Believe it or not, salt is very present in mud. Obviously, this depends on where you are 4WDing, but mud is not good for your panels, chassis or anything else metallic in your vehicle. If you leave it in there for long enough, it will start to cause rust, which is well known as cancer of the car; not something you want to have to deal with. You wouldn’t (I hope) Drive your 4WD through salt water, so avoid the mud that can do the same thing.
Mud in places you can’t wash out easily
No matter how many times and how many hours you spend under your car with the hose and a snorkeling mask on, you aren’t going to get all of the mud out. You might get most of it out, but there will always be mud somewhere; I’ve washed my car plenty of times many weeks after its been cleaned from mudding, and you still get the clay coming out.
Water in general in an engine bay doesn’t do your electrics any favours. This is especially the case if you have a petrol vehicle. If you manage to get truly stuck in a mud hole and get mud into sensitive electrics, you can be in for a world of pain trying to find the little electrical gremlins! Anywhere that water can get to, it will. Distributors, leads and computers are extremely susceptible to water damage.
Your alternator plays a very important role in your 4WD, by keeping the batteries charged. Mud and alternators though, are not a good mix. Many vehicles have the alternators in a location that easily cops a gut full of mud, and that’s all it takes to kill your alternator (or if you are lucky, make it not work but still able to be repaired).

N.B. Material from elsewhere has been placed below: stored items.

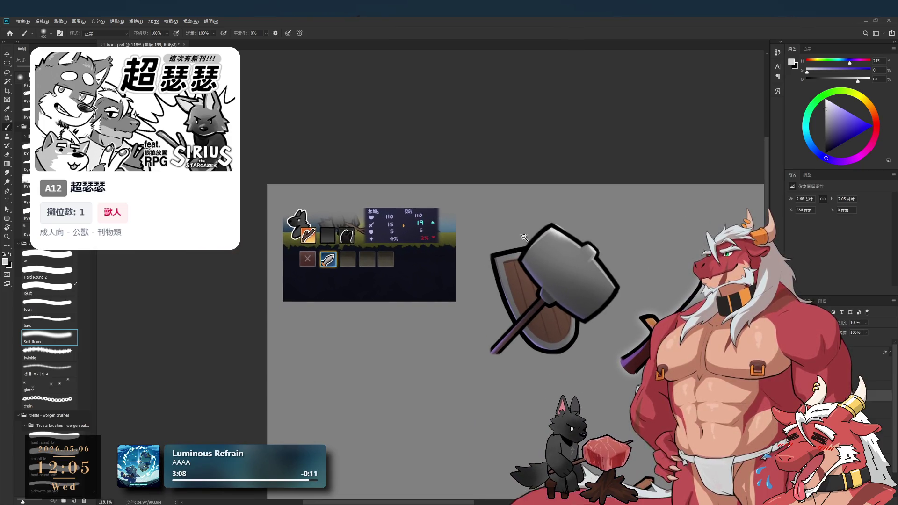
pyautogui.moveTo(571, 234)
pyautogui.mouseDown()
pyautogui.moveTo(530, 198)
pyautogui.moveTo(583, 224)
pyautogui.mouseUp()
pyautogui.scroll(8, 555, 225)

This is probably the most expensive part of driving through mud. Mud is basically fine grit mixed in with water, which means it pretty well gets into anything and everything. It will chew out your seals and bearings, get into the alternator and water pump and anything it can, and wreck it.
In the time I had our Hilux, I never once had a problem, and we took it through plenty of mud. I;m pretty sure the recent mud driving in our 80 killed the water pump though, and I’ve seen mud clog radiators up so bad the car overheats as soon as you get out of the mud hole.

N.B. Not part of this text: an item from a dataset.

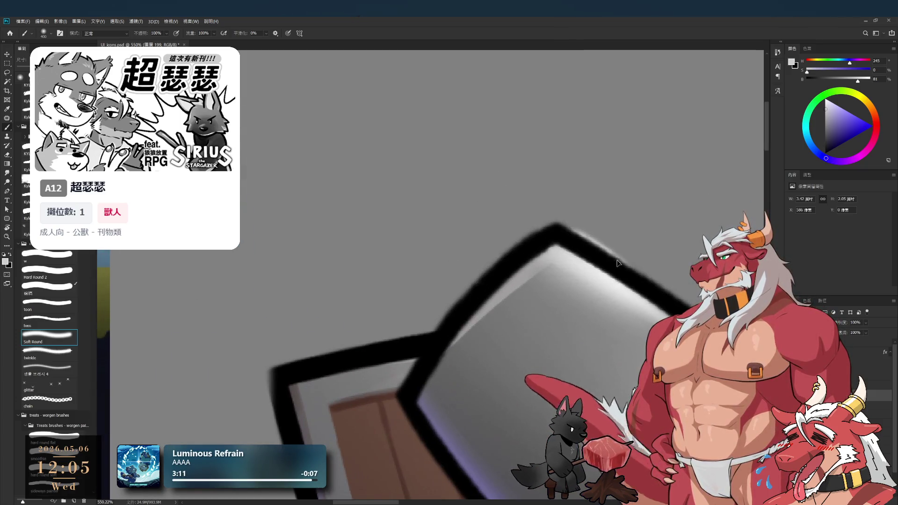
# On another hammer layer, erase the top corner with a small Hard Round eraser, straighten the view, and save
pyautogui.keyDown('ctrl'); pyautogui.click(554, 225); pyautogui.keyUp('ctrl')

Mud is not friendly. Ask your mechanic how much they hate working on 4WD’s that have done a lot of mud driving. I make a special effort to clean the underneath of mine before I send it to the mechanics; there’s nothing worse than struggling underneath a vehicle, while you get bits of dried mud fall down your shirt and into your eyes!
Weigh it up!
I’m not for a second suggesting you never drive through any mud again. I think that’s unreasonable. However, I hope you are aware of the potential costs of getting mud everywhere on and in your 4WD. As a general rule, I wont go through anything that is over wheel height, and even more so if I know there’s a good chance of getting stuck.
If there is a way around a big mud run, I’ll usually take it. I prefer to use the money I could spend on replacing alternators getting away and exploring this magical country of ours.
I’m sorry if this post makes you sad; I know how much fun mud driving is. Still, I bet if you’ve done a lot of it you would know exactly how expensive it can be too!
What about you? Do you care about the damage mud can do to your car, or just plough straight through every mud run you can find?